- Born: 16 June 1947 Warsaw, Poland
- Died: 6 April 2005 (age 57) Warsaw, Poland
- Instrument: violin

= Mirosław Ławrynowicz =

Mirosław Ławrynowicz (born June 16, 1947, in Warsaw, Poland and died April 6, 2005, in Warsaw, Poland) was a Polish violinist and teacher.

== Biography ==

=== Youth ===
Ławrynowicz was born on 16 June 1947 in Warsaw. He finished the National High School of Music in 1975 (currently the Chopin University of Music) and studied musicology at the University of Warsaw. He continued learning the violin with Jean Fournier in France and Wolfgang Marschner in Germany.

=== Career ===
Throughout his career Ławrynowicz performed in multiple recitals, played with many orchestras, and performed solos in Poland as well as in Austria, Bulgaria, Czechoslovakia, Cuba, Finland, France, Germany, Hungary, Italy, Netherlands, Spain, Sweden, the United States (among others in Carnegie Hall), and Yugoslavia. He also frequently recorded for the second program of the Polish Radio. Ławrynowicz also made many steps as a publicist, he prepared for print pieces by renowned Polish composers such as Karol Lipiński and Henryk Wieniawski.

Ławrynowicz was also highly successful in many international music competitions. He was a laureate of the International Modern Music Contest in Rotterdam in 1973 (in the category of string quartet ), the International Bayerischer Rundfunk Contest in Munich in 1974 (in the category of violin - piano duet, with his wife Krystya Makowska-Ławrynowicz on piano), the International Podium of Young Musicians in Paris in 1980, and the International Music Contest in Belgrade in 1982.

Ławrynowicz served on the juries in multiple of local and international music competitions including:

- Groblicz Family International Violin Competition in Kraków (August 1996)
- Stanisław Serwaczyński Competition for Young Violinists in Lublin (September 1996)
- International Violin Competition in Kloster-Schöntal (July/August 1997)pp
- Louis Spohr International Violin Competition in Freiburg (August 1997)
- Karol Szymanowski International Competition i Łódź (September 1997)
- Aleksandra Januszajtis Polish Violin Competition (November 1997)
- International Competition for Young Violinists (three times)
- International Competition of String Quartets in Sondershausen (twice)

Since 1993 Ławrynowicz was the artistic director and professor of Musical Courses in Łańcut, as well as Musical Workshops in Zakopane which were intended for recipients of scholarships from the Polish Children's Fund.
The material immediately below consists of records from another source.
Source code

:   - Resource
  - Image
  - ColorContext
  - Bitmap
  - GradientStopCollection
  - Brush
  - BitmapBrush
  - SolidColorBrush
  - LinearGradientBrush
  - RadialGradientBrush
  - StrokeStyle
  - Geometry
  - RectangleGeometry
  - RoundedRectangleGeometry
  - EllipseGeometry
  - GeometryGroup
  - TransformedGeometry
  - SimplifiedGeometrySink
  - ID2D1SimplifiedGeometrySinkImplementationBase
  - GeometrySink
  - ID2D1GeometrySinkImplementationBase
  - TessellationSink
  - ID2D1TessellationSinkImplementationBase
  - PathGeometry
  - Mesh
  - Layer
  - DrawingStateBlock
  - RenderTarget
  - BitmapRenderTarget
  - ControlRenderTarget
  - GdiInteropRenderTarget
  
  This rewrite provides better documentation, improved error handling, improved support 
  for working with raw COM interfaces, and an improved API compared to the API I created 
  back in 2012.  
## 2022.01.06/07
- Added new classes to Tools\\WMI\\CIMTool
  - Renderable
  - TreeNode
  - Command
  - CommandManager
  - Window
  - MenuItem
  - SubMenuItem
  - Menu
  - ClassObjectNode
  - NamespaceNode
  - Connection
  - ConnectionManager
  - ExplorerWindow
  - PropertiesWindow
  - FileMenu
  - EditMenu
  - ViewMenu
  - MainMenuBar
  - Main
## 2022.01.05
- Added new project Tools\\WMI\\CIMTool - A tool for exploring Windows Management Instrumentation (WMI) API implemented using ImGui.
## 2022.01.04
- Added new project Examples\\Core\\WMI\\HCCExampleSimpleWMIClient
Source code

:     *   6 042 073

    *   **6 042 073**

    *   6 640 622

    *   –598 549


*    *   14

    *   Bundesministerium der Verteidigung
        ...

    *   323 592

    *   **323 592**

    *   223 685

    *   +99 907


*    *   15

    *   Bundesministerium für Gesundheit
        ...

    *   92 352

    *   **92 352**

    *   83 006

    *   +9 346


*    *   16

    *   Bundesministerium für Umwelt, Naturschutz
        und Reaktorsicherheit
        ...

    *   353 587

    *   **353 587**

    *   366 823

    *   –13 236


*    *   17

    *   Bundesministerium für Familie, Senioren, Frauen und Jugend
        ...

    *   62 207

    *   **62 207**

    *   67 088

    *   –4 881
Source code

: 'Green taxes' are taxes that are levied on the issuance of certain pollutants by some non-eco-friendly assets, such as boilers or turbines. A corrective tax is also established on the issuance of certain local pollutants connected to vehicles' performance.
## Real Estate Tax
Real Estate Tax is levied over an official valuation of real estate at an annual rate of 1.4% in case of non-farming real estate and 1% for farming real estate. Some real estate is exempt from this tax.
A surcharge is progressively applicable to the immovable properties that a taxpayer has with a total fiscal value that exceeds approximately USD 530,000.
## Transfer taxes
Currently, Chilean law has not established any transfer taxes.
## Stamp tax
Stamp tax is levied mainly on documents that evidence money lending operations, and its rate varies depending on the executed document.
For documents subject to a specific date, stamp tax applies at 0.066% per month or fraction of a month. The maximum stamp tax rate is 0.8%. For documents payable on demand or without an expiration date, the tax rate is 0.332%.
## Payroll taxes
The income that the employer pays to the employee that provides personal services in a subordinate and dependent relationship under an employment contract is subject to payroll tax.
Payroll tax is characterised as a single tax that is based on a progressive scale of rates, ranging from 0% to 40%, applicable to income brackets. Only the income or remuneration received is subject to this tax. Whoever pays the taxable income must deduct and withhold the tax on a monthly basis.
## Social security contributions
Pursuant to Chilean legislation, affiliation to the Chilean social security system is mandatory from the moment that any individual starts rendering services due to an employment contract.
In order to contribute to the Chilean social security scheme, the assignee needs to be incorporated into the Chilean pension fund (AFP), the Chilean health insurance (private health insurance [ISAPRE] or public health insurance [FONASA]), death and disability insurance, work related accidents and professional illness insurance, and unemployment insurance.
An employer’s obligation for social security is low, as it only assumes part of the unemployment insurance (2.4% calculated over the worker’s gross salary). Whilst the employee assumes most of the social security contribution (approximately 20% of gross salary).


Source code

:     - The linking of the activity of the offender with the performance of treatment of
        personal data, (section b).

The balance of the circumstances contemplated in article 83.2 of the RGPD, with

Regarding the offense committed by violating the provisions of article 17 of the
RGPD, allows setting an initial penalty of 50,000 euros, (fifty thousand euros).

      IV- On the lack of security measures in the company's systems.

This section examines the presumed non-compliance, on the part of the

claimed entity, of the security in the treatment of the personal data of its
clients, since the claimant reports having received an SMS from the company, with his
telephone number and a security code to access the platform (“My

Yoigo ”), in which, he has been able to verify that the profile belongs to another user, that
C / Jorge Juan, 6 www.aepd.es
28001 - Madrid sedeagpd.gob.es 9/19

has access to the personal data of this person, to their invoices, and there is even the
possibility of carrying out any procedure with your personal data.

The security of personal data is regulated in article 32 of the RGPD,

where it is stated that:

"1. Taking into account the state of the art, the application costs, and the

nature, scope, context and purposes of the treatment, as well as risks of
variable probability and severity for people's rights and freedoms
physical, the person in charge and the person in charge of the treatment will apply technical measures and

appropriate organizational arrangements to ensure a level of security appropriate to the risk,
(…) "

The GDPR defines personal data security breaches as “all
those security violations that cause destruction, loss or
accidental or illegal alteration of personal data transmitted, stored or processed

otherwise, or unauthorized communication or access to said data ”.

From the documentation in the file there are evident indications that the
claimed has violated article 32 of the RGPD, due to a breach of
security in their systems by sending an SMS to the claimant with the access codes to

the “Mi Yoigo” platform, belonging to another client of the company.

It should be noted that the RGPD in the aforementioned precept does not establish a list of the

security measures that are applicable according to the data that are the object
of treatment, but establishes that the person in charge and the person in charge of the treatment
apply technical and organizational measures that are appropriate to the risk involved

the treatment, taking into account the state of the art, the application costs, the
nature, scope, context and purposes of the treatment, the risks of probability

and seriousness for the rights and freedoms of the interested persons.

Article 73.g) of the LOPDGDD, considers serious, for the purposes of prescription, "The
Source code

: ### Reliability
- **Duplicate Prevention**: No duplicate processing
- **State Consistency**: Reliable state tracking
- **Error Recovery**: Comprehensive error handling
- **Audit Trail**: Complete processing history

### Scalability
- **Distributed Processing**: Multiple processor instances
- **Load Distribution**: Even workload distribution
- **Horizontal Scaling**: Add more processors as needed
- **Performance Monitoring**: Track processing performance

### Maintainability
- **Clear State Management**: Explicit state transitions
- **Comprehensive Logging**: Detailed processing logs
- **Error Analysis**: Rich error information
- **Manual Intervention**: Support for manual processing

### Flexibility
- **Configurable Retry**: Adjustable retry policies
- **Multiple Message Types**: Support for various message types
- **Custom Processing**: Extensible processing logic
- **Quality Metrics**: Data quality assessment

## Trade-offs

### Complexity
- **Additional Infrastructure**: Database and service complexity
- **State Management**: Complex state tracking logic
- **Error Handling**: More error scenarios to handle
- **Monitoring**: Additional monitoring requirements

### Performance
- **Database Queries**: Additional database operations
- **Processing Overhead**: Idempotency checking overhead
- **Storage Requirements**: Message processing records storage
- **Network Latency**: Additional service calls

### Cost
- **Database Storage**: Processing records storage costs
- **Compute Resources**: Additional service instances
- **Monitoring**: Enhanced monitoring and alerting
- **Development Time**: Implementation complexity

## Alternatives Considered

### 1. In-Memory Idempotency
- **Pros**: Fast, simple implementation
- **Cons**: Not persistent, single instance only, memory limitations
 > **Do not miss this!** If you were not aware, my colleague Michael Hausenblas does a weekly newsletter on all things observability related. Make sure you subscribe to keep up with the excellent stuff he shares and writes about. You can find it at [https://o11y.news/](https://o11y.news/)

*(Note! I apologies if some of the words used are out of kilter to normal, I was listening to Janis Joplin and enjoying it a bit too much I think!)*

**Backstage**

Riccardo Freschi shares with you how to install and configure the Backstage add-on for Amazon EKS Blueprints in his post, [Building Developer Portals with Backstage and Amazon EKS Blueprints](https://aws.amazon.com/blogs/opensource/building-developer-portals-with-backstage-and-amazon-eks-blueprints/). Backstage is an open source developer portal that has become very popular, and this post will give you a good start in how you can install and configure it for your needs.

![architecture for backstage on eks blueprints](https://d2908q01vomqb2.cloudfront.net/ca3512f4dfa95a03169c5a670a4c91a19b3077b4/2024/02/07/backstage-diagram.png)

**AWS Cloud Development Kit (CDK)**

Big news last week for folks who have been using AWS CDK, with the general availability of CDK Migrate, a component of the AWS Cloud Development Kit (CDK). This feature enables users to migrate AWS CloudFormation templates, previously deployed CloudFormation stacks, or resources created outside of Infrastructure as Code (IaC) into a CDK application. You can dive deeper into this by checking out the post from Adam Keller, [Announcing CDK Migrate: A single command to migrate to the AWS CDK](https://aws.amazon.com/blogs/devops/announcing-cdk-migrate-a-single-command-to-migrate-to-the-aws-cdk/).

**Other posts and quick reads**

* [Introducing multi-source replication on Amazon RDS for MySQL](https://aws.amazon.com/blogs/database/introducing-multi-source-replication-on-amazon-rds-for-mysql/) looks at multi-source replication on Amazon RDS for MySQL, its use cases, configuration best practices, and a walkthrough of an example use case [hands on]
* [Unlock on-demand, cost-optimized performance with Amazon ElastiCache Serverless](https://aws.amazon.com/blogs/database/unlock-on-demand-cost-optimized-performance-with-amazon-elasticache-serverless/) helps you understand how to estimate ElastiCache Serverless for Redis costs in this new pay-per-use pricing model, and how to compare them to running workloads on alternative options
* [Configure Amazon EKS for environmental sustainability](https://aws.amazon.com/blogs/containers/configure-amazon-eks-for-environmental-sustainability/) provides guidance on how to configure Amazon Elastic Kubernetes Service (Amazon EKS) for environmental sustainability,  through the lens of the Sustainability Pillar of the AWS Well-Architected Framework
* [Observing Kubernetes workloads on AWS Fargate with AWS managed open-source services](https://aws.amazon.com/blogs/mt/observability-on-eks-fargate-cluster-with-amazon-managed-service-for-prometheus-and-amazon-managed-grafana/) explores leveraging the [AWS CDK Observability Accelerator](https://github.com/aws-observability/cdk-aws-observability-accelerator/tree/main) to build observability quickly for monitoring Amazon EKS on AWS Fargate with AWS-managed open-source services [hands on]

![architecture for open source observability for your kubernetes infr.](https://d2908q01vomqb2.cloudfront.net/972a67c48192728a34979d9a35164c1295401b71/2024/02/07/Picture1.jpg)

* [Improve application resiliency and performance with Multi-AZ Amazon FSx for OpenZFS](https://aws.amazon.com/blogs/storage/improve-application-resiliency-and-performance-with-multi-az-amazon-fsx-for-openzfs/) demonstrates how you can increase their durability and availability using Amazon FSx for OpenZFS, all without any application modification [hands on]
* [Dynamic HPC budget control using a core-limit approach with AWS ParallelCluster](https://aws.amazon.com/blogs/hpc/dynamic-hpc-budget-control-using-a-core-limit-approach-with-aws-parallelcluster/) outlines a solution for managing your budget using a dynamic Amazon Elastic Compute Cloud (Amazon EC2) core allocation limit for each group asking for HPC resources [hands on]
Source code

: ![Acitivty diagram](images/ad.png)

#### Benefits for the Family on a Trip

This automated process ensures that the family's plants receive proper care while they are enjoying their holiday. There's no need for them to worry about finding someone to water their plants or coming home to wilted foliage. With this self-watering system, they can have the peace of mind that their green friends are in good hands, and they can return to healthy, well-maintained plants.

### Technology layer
He was a co-organizers and professor at Springtime Courses in Goch, Germany and a professor at Musical Courses for students from Japan at the Chopin University of Music (August 1997). Ławrynowicz was also a professor at a courses for students at Montclair University in New Jersey (October 1997).

Among other awards Ławrynowicz was presented the Medal of the Educational Commission (KEN), the Polish Cross of Merit, as well as diplomas from the Polish Ministry of Foreign Affairs for promoting Polish culture abroad and from the Polish Ministry of Culture for helping in the support of talented youth. He was also decorated as Meritorious for Polish Culture.

He began lecturing as a professor at the Chopin University of Music in 1997. As a professor, Ławrynowicz taught Polish musicians such as Monika Jarecka, Andrzej Gębski, Ryszard Groblewski, Dobrosława Siudmak, Agnieszka Marucha, Maria Machowska, Krzysztof Specjał, and Janusz Wawrowski.